**Structured page parsing data:**
######
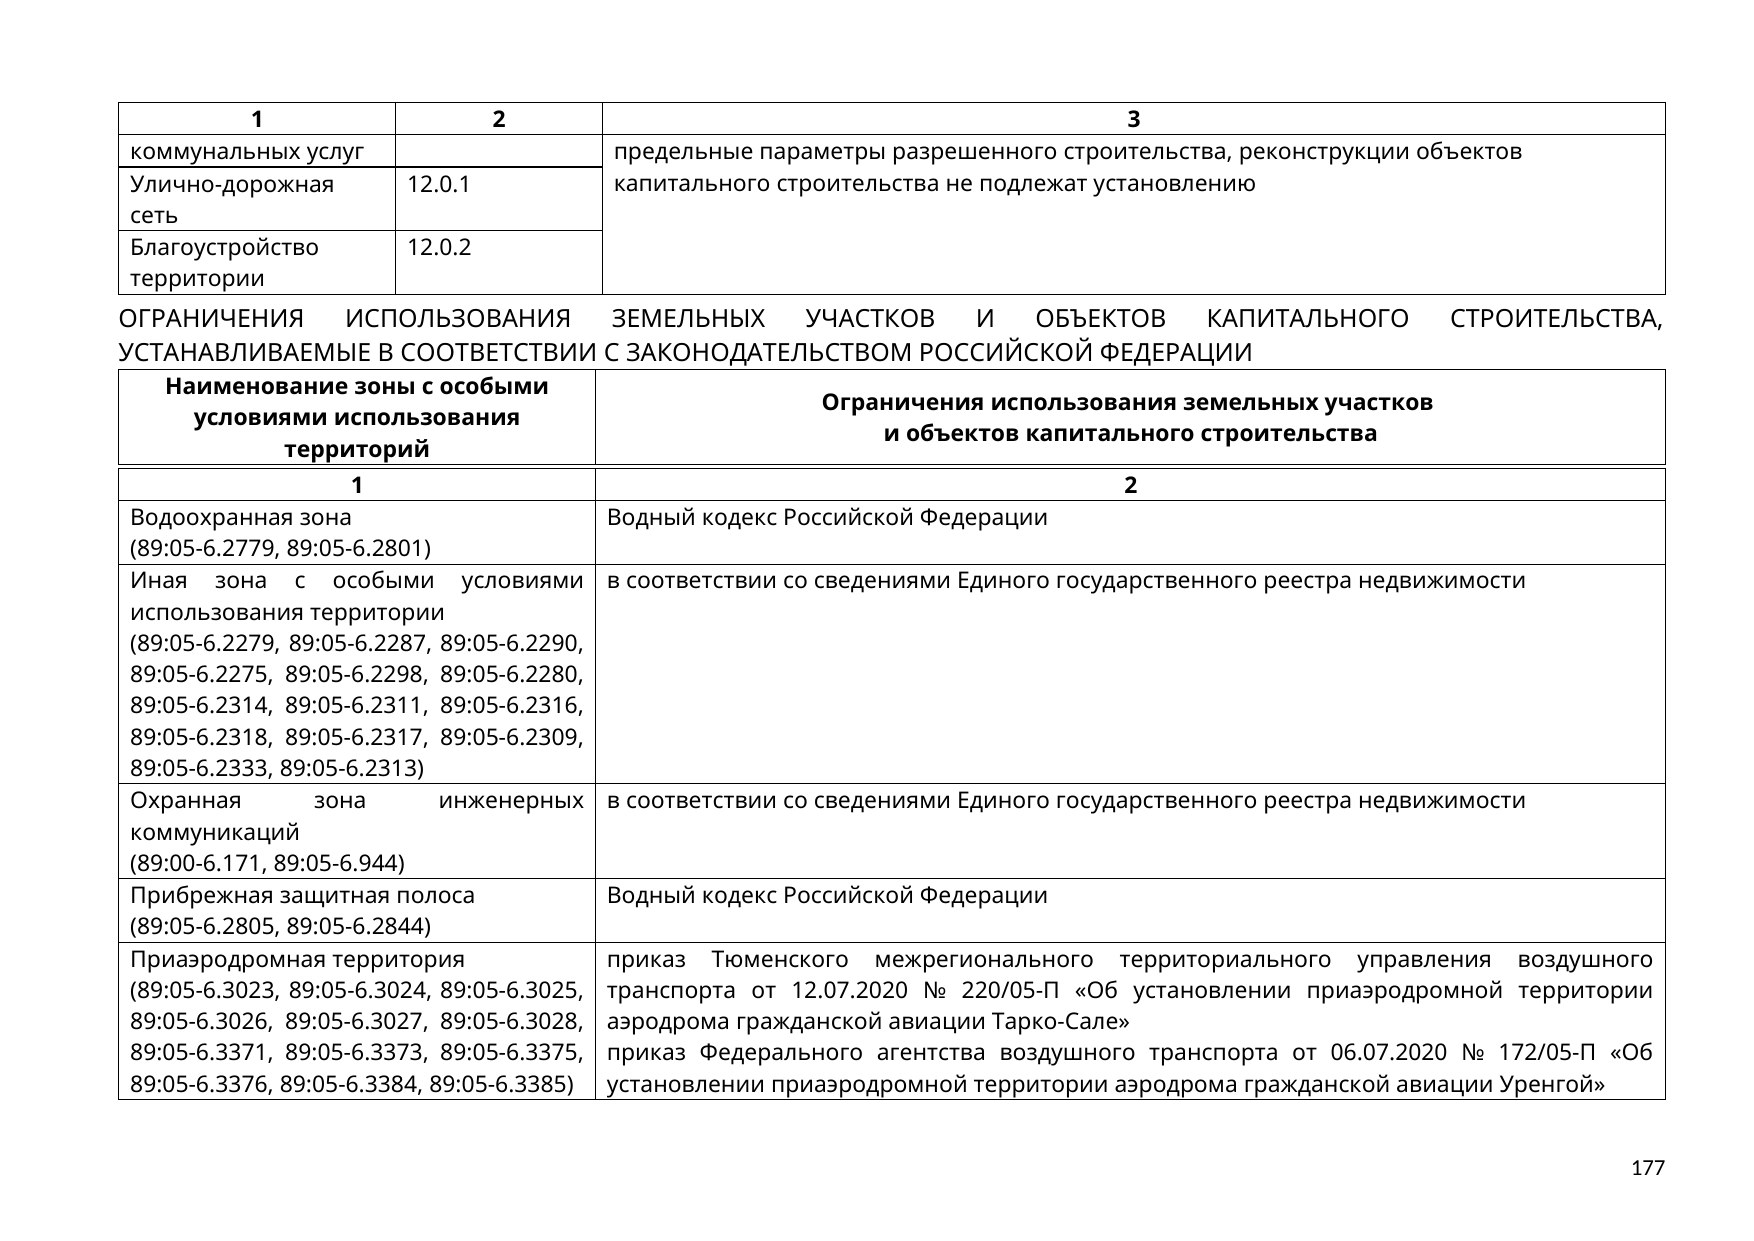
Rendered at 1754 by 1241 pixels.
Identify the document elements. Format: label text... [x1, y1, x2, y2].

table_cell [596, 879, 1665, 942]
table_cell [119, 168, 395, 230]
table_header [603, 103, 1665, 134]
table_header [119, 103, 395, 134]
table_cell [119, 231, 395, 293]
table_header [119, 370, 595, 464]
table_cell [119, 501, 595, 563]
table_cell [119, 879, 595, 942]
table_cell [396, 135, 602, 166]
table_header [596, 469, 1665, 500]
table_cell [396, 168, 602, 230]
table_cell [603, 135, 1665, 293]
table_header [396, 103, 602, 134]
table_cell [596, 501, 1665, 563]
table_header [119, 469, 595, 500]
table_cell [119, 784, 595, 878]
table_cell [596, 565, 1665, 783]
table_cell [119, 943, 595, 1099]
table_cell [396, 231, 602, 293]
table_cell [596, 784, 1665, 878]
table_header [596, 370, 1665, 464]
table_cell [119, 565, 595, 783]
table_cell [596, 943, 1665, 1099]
subtitle ОГРАНИЧЕНИЯ ИСПОЛЬЗОВАНИЯ ЗЕМЕЛЬНЫХ УЧАСТКОВ И ОБЪЕКТОВ КАПИТАЛЬНОГО СТРОИТЕЛЬСТВА, УСТАНАВЛИВАЕМЫЕ В СООТВЕТСТВИИ С ЗАКОНОДАТЕЛЬСТВОМ РОССИЙСКОЙ ФЕДЕРАЦИИ [118, 301, 1665, 369]
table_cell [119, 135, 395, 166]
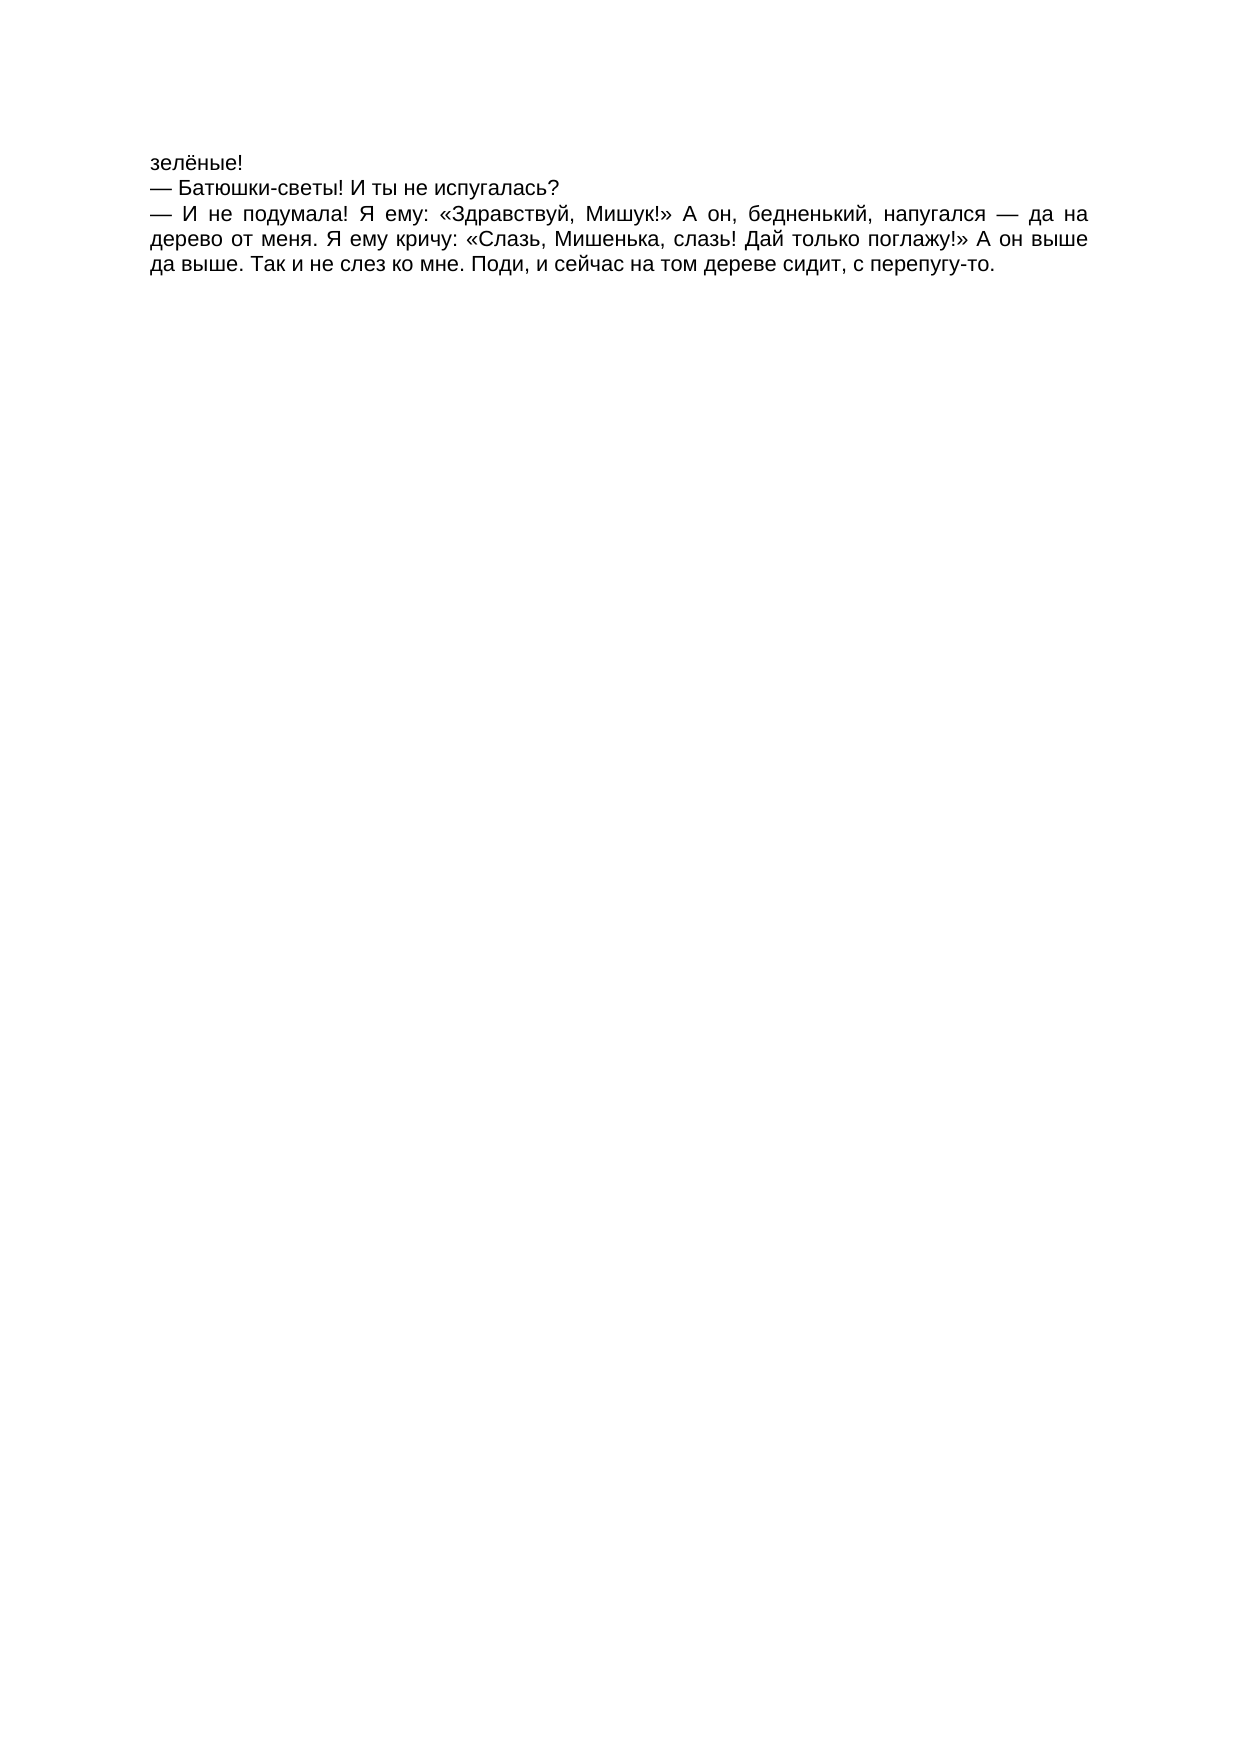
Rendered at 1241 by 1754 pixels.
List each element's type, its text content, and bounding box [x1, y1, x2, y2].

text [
######
**WORK TASK:**
Pictures stay out. Transcribe the lines from the start of the entries above through the line with "table_cell [396, 168, 602, 230]", exactly.

**EXERCISE OUTPUT:**
Rendered at 1754 by 1241 pixels.
Identify the document elements. Format: label text... [x1, y1, x2, y2].

table_cell [596, 879, 1665, 942]
table_cell [119, 168, 395, 230]
table_header [603, 103, 1665, 134]
table_header [119, 103, 395, 134]
table_cell [119, 231, 395, 293]
table_header [119, 370, 595, 464]
table_cell [119, 501, 595, 563]
table_cell [119, 879, 595, 942]
table_cell [396, 135, 602, 166]
table_header [596, 469, 1665, 500]
table_cell [396, 168, 602, 230]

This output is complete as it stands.